Aprire per la più imponente popstar della propria epoca: occasione d’oro o vetrina per disinteressati? Qualsiasi band o artista abbia aperto un concerto di Madonna o U2, giusto per fare nomi da boomer, se lo è chiesto. Se lo saranno chiesti anche i Paramore, che hanno introdotto Taylor Swift ai due bagni di folla italiani di qualche giorno fa a San Siro. Questione facilmente, risolvibile, a dire il vero, nel senso che, esponendoti a un pubblico gigantesco, te la fai anche passare quella sensazione di inevitabile irritazione che scaturisce dal notare che tre quarti di quell’oceano di cuori palpitanti non vedono l’ora che tu ti levi dalle palle, insieme al tuo armamentario di melodie ed effetti, per lasciare il palco alla divina Taylor. Per raggiungerla e “abbracciarla” hanno acceso un mutuo, sai com’è... Sono cose che capitano, “sensazioni” che capitano, insomma. Ma mica a tutti. È capitato ai Paramore, appunto, dal Tennessee e non, come sentenziava l’inviato del Tg1, da qualche provincia italiana. Ebbene sì, vent’anni fa circa Hayley Williams diventava la leader di una band americana che, complice l’etichetta emo – etichetta che nei primi anni Duemila, giustamente, condannava ad almeno un paio di pernacchie chiunque si avventurasse su quegli assurdi lidi – è riuscita a navigare a mezz’aria tra il puro mainstream e un sempre più elusivo circuito alternative.
Però oggi, con mezza dozzina di album in studio all’attivo, i Paramore, un power trio energico e vitaminico, garantiscono un’iniezione di rock tirato che difficilmente scontenta qualcuno. Sebbene, altrettanto difficilmente, crei cieco e febbrile invasamento. Merito soprattutto di lei, Hayley Williams, frontwoman coi fiocchi che a quest’ultimo giro si è ispirata alla moda di Jane Asher e Mary Quant per rendere un po’ più retro e meno yankee il suo look “punk-ish”. La moda come atto anche polemico (Williams tende a premiare le stiliste) a corredo di un’estetica stile I don’t give a fu*k scaltra e ben congegnata. Fervente sostenitrice del diritto all’aborto e del mondo LGBTQ+, Williams, sul palco, sputa come un lama perché – come ha confessato a The Cut – “sul palco non ci sono leggi e quindi sputo su tutto”. Atteggiamento molto punk inglese del ’77 meets primo hardcore americano. Per cui, in un mondo ormai quasi ignaro dell’esistenza di un underground, un atteggiamento abbastanza “impressionante”. “O mio Dio, sputa! Ti rendi conto?”. Ehm, proprio così. Sputa.

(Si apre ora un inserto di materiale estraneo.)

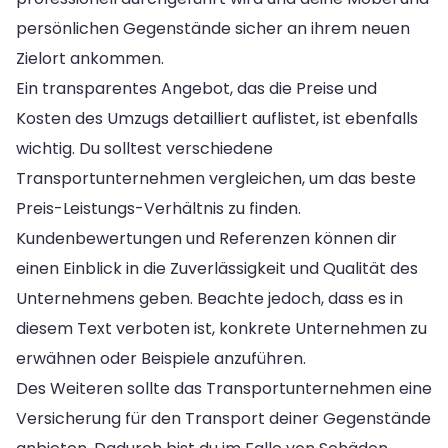
persönlichen Gegenstände sicher an ihrem neuen
Zielort ankommen.
Ein transparentes Angebot, das die Preise und
Kosten des Umzugs detailliert auflistet, ist ebenfalls
wichtig. Du solltest verschiedene
Transportunternehmen vergleichen, um das beste
Preis-Leistungs-Verhältnis zu finden.
Kundenbewertungen und Referenzen können dir
einen Einblick in die Zuverlässigkeit und Qualität des
Unternehmens geben. Beachte jedoch, dass es in
diesem Text verboten ist, konkrete Unternehmen zu
erwähnen oder Beispiele anzuführen.
Des Weiteren sollte das Transportunternehmen eine
Versicherung für den Transport deiner Gegenstände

A San Paolo, in Brasile, lo scorso anno, prima ha copiosamente sputato, poi è scivolata nella sua stessa saliva appena versata. E i fan? Neanche una piega. Anzi. Perché Williams è bravissima a giocarsi la parte della ragazzaccia dal viso adorabile, e per questa semplice ragione non le puoi dire nulla. Cosa vorresti mai dire alla donna che si è presentata – gambe da urlo e sorriso al gusto marshmallows – da Jimmy Fallon? Cosa le vorresti mai contestare? Nulla, anche perché traghettare un gruppo dalle tinte emo (urgh) in una dimensione fresca e ben più digeribile è un merito (grande) che non va affatto sottaciuto. Cosa si vorrebbe mai contestare a una donna che ha già vissuto due vite? E che forse, anche sputazzando a destra e sinistra, si è curata – “su e giù dal palco” – traumi profondi e dolorosi? In “Petals for armor”, album solista del 2020, Hayley ci spiega tutto o quasi. Le difficoltà famigliari, la depressione, la rabbia “mal collocata e mal direzionata”. Spiega sé stessa, che forse è tutto ciò che è sufficiente sapere sui Paramore, con buona pace dei fan del gruppo, che accoglieranno questa nostra reductio ad unum come un violento attentato nei confronti della loro band preferita. Amen. Che poi lo sapete anche voi, dai, che Hayley Williams è i Paramore. A San Siro qualcuno se ne sarà accorto? Noi diciamo di sì.